Alternatively, we also approached the fitting forces by computing a translational vector acting on the center of mass (COM) of the water molecule on one hand, and a rotational vector in a form of torque around an axis going through the COM on the other. The first was obtained by projecting the force vector along the vector going from the center of the atoms through the COM and summing them all up at the COM. For the latter, we summed up the torque affecting each atom, to the COM. This is illustrated in Fig. 2c and called “intermediate resolution”. This approach should preserve the forces responsible for translational and rotational diffusion, while hiding possibly less relevant details of the individual atomic components.
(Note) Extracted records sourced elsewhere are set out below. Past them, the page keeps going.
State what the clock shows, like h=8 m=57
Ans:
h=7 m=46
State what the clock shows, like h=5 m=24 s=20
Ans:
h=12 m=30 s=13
Here we have a total of 1440 force component differences to fit.
(6) |
Once the water system reached a minimum energy, the system was equilibrated for 10 ns with a 0.5 fs step as a NPT ensemble at 298.15 K and 1 bar with the Berendsen thermostat and barostat.60 The long equilibration is to ensure a proper resizing of the simulation box, which will depend on the water model tested.
The production stage was set up for a NPT ensemble with the v-rescale61 and c-rescale62 algorithms for the thermostat and barostat respectively. The MD was performed obtaining a 20 ns trajectory, with 0.5 fs time step. For both, equilibration and production, the LINCS constrain algorithm63 for bonds, including the H-atom, was used. Also, the leap-frog algorithm64 implemented in GROMACS was used to update the atomic positions and velocities. Periodic boundary conditions for a cubic box were used throughout the simulations.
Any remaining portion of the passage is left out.